Один хороший писатель справедливо сказал о литературоведах: «Если какой-то сукин сын умеет писать рассказы, пoвести и романы, то почему он их не пишет, а обучает этому других?» Поэтому, испытывая неприязнь к литературоведческим разборам и ко всяческим литературным условностям, автор решил не мудрствовать лукаво и привести несколько фраз из чернового эпилога «Войны и мира», подставив вместо реалий 19-го века реалии века 20-го.

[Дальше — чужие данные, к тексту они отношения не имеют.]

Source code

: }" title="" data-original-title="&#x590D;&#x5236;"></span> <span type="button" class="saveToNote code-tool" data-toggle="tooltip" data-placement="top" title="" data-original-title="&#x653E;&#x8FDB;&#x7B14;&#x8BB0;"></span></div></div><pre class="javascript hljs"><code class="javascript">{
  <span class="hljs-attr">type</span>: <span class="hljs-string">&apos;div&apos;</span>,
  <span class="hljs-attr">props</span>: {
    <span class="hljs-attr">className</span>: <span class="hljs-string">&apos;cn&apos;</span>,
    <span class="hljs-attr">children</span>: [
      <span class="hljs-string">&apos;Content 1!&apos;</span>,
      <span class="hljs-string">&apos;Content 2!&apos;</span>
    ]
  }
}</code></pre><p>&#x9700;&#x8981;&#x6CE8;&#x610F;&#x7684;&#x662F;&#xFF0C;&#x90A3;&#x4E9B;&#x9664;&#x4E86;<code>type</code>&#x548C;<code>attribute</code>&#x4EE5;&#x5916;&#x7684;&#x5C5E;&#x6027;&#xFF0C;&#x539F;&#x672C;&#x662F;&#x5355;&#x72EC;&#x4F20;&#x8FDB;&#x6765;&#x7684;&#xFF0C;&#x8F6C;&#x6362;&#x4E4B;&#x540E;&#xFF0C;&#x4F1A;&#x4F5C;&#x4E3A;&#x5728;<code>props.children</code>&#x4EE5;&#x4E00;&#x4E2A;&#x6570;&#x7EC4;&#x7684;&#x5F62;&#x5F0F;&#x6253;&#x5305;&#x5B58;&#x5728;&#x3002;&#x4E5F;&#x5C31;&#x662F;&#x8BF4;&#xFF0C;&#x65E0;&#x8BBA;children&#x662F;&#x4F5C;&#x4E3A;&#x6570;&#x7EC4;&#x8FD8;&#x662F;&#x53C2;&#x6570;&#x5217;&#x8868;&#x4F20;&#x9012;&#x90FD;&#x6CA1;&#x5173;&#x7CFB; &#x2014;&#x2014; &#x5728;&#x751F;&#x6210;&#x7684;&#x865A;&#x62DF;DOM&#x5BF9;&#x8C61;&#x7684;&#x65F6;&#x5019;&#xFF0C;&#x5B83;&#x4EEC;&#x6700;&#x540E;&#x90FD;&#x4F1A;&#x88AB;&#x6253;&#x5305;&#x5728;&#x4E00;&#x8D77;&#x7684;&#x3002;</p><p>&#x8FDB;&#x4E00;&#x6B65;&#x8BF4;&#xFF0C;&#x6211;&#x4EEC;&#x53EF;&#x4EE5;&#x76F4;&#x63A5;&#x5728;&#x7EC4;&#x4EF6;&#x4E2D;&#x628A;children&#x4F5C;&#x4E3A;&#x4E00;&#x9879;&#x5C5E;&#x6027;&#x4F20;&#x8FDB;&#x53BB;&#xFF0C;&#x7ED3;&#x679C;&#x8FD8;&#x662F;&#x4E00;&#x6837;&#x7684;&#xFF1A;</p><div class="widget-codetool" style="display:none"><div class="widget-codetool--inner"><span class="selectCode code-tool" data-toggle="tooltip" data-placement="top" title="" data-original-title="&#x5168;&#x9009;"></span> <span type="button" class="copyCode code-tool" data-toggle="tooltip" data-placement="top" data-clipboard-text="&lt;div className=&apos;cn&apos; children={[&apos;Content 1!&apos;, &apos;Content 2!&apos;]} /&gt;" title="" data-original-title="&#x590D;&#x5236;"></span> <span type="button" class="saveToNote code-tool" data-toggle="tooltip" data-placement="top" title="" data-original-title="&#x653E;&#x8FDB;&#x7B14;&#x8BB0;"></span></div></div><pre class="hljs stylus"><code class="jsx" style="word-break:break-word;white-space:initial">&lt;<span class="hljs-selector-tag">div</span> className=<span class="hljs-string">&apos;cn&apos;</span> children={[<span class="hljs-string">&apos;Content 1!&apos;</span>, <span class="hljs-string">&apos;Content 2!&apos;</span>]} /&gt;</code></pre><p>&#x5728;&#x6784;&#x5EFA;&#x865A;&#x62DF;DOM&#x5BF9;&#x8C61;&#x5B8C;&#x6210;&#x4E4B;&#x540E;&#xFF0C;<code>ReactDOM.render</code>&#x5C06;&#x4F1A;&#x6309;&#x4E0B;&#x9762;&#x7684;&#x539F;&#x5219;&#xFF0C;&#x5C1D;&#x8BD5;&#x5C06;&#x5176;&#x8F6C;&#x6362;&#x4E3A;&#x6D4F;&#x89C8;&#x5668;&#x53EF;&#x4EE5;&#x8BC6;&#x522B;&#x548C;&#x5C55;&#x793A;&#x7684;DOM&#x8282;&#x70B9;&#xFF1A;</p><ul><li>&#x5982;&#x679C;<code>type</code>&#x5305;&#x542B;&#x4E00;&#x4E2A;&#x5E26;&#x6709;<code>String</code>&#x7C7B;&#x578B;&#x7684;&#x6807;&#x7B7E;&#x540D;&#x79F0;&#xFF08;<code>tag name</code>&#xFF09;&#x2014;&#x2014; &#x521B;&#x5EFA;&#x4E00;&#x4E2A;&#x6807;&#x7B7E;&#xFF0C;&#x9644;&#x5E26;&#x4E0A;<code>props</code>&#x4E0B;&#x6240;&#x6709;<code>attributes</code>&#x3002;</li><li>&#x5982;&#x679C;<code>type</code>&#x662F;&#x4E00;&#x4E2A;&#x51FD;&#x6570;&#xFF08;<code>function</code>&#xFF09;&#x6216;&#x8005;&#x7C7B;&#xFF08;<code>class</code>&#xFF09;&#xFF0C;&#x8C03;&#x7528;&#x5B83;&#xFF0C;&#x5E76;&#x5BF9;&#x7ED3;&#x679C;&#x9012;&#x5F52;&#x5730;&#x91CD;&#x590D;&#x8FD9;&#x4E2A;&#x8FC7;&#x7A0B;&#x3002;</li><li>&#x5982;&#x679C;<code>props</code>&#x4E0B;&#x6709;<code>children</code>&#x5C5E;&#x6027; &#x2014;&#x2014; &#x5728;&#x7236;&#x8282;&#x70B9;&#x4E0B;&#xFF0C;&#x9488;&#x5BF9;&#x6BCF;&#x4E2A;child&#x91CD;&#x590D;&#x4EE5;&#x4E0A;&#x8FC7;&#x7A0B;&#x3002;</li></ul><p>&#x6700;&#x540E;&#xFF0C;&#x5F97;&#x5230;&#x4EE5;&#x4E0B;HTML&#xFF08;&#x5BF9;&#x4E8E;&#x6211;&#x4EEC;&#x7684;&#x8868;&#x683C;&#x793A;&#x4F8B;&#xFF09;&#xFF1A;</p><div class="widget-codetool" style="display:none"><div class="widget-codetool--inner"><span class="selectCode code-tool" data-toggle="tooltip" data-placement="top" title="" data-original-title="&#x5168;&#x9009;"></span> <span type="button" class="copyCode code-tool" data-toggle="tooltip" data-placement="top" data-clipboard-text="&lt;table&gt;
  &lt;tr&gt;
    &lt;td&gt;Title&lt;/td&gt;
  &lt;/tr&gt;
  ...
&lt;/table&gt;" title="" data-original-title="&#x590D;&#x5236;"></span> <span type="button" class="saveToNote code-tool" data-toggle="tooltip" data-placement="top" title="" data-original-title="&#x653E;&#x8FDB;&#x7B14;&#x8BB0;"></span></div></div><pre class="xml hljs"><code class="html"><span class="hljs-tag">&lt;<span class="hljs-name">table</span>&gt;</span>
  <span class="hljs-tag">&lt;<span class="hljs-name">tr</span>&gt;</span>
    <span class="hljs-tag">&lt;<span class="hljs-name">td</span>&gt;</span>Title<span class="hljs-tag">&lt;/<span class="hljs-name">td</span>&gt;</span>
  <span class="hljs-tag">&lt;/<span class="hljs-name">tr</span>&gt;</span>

Автору хотелось, чтобы читатели не искали в его книге того, чего он не хотел или не умел выразить, и обратили бы внимание на то, что он хотел выразить, но на чем (по условиям произведения) не считал удобным останавливаться.
Что такое «Эфиоп»? Это не «фаллическо-фантастический рoман из жизней замечательных людей», как он определен в подзаголовке для привлечения внимания неискушенного читателя, — хотя обмана в подзаголовке нет. (Жена автора, прочитав черновой вариант романа, удивленно спросила: «Ты, кажется, сексуально озабочен?», на что автор ответил: «Не так, чтобы. Я просто отрабатывал заявленный издательству „Терра фантастика“ подзаголовок».) Еще менее это историческая хроника. «Эфиоп» есть то, что хотел и смог выразить автор в той форме, в которой оно выразилось. Такое заявление о пренебрежении автора к условным формам прозы — даже к фантастике, даже к «химерной прозе» (как говорят на Украине) — могло бы показаться самонадеянностью, если бы не история русской литературы, которая не только представляет много примеров отступления от условной формы, но не дает даже ни одного примера противного.